Fashion consumers are becoming more eco-conscious. However, the lack of a universal agreement on what constitutes a sustainable fabric makes any significant transition challenging. Are synthetic/artificial fabrics always detrimental to the planet, and what defines a genuinely sustainable textile?
PETA’s recent competition to find a vegan alternative to wool is an initiative that raises the question of what actually is sustainable fashion and, equally as important, what constitutes sustainable fabrics. It used to be a common belief that natural equals sustainable. However, leather, fur, and silk—once a sign of quality, have become controversial due to the non-vegan approach to fashion.
As a result, more top fashion brands are turning away from what is deemed cruel practices on animals or involving heavy pollution to explore alternative synthetic textiles. At the same time, fashion consumers are becoming more sustainability-minded.
A McKinsey survey showed that 88% support actions to reduce pollution, and 67% are more inclined to buy items if they are manufactured from sustainable materials.
Grėtė Švėgždaitė is one of the new generations of sustainable designers and is the founder of the loungewear brand GRETES. Grėtė believes scientists and fabric creators should be commended for making new discoveries in the textile world. However, at the same time, she sees that elevated consumer education about fabrics and sustainability is sorely needed to make a real change within the fashion industry.
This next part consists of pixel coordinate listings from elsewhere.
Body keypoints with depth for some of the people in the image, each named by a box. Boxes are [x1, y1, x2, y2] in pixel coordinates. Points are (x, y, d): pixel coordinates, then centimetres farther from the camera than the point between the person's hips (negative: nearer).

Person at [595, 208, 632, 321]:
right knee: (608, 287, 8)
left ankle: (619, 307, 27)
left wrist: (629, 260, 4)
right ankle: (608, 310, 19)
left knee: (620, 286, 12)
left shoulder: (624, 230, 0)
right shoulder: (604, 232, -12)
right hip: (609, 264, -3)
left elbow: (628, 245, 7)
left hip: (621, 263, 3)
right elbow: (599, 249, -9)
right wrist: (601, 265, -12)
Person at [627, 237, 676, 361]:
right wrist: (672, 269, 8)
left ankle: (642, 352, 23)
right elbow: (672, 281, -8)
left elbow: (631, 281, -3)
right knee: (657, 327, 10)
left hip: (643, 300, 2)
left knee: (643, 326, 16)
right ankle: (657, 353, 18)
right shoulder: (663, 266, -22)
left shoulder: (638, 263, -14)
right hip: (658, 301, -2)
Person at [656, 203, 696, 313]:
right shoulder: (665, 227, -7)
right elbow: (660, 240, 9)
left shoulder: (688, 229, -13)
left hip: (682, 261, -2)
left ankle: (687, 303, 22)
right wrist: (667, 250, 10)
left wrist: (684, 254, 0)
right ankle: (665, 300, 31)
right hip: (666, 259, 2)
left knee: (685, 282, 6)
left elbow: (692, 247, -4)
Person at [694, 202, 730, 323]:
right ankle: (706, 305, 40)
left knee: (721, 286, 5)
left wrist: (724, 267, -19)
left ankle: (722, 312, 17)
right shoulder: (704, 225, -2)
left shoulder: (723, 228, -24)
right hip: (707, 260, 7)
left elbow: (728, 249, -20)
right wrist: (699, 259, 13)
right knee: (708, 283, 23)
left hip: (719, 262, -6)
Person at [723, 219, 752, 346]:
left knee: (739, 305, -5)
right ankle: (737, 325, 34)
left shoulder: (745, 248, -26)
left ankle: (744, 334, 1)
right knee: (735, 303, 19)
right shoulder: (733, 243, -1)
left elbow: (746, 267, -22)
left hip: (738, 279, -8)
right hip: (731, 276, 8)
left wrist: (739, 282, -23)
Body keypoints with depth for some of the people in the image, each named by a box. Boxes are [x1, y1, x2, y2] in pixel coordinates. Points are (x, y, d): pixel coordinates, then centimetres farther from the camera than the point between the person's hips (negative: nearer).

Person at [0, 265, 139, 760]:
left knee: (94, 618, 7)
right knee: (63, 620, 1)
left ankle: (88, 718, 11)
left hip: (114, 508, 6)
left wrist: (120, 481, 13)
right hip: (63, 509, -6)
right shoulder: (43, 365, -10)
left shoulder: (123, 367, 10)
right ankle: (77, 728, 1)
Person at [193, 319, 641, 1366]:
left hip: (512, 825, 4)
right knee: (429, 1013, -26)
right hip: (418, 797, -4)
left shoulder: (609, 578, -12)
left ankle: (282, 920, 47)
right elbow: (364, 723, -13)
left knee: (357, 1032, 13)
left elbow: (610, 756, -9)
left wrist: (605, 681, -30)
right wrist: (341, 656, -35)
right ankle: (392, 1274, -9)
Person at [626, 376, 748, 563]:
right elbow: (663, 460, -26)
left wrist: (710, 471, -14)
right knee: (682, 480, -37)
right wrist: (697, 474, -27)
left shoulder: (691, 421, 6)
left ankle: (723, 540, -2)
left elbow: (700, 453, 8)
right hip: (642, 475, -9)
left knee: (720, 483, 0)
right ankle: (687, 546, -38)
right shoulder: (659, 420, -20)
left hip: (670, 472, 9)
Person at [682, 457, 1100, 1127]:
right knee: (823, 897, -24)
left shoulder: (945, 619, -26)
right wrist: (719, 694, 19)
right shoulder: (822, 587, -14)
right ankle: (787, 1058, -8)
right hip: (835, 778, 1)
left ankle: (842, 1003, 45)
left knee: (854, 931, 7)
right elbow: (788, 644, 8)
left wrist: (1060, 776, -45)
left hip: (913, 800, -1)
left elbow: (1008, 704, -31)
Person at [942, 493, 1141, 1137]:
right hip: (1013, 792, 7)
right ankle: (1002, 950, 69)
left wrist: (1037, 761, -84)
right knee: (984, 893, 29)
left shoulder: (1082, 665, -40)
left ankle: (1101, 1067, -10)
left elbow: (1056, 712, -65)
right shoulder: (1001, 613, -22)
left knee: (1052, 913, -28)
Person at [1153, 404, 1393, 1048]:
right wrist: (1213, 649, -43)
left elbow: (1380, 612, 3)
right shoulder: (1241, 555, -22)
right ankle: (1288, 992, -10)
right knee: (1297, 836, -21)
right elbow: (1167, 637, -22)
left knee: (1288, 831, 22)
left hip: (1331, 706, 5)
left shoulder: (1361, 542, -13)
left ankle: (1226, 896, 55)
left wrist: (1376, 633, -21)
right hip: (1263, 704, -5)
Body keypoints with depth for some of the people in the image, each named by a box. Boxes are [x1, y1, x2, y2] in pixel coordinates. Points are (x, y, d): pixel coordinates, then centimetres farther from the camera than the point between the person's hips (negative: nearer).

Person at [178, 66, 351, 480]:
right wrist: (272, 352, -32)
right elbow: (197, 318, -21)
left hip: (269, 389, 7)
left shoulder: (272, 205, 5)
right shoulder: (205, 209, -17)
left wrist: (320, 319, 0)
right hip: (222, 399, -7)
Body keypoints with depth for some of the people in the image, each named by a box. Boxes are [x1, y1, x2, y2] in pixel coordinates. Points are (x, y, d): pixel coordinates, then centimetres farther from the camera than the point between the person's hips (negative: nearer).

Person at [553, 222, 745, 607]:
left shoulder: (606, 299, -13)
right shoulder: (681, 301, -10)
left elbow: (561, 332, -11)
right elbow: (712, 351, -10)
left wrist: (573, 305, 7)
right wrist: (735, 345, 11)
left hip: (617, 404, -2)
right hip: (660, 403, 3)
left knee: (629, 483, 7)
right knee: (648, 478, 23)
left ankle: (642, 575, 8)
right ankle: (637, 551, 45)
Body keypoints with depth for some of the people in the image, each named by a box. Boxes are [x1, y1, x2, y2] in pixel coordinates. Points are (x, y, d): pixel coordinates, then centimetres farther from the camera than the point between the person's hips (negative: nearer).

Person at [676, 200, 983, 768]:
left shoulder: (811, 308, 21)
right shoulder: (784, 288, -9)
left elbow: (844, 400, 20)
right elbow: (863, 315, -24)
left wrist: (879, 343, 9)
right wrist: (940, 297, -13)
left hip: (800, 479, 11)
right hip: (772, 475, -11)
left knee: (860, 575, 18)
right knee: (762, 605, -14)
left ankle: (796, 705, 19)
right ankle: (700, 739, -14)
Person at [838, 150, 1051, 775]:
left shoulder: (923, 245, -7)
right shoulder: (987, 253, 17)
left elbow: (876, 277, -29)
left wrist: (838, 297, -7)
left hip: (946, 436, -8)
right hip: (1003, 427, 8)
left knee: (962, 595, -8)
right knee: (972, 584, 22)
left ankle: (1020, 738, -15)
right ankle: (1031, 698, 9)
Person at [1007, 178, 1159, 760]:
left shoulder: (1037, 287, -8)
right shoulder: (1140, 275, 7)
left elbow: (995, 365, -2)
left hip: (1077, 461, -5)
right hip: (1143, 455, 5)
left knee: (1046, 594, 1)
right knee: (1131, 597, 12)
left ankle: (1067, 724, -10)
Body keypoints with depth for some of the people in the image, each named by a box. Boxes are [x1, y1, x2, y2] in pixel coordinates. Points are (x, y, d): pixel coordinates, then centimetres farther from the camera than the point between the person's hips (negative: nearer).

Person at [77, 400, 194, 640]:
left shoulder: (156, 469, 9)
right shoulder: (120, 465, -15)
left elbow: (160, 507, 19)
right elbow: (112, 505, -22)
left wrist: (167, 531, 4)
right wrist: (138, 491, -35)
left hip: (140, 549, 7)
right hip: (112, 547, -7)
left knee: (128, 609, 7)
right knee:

Is a universal agreement in the making?
According to Grėtė, the uncertainty over clear criteria for sustainable fabrics poses a dilemma for a fashion consumer who cannot always discern which clothing items are genuinely sustainable and which ones are the product of greenwashing. The designer says the issue is further exacerbated because there is no universal agreement on what makes fabrics sustainable at the moment and many fashion brands are free to interpret sustainability as they wish. Yet there are several guidelines to follow when looking for a sustainable garment.
“Although the notion of sustainable clothing differs from continent to continent, the fashion industry is slowly coming to an agreement about several essential criteria: the fabric must come from natural origins, be made 100% from the same fibre to make it possible to recycle it afterwards, the workers have to be ethically paid, and no animals can be harmed during the manufacturing,” she clarified. “All this information is provided on clothing labels, so an eco-conscious consumer needs to learn to read them.”
Is natural always sustainable?
However, when it comes to natural fabrics, not all are considered sustainable because the material must also satisfy other criteria mentioned above. Ms Švėgždaitė adds that, in some cases, artificial fabrics can also be sustainable.
“If a garment is made from a synthetic textile sourced from petroleum, it will never be considered sustainable. Only a small part of artificial fabrics can be recycled. Therefore the possibility that the garments will be thrown into a landfill for hundreds of years is very likely. Nevertheless, there are other kinds of synthetic fabrics—like laboratory-made thread identical to materials found in nature, for instance, spiderwebs. ”
The designer maintains that such artificial material could replace silk and would be a cruelty-free, although artificial, alternative.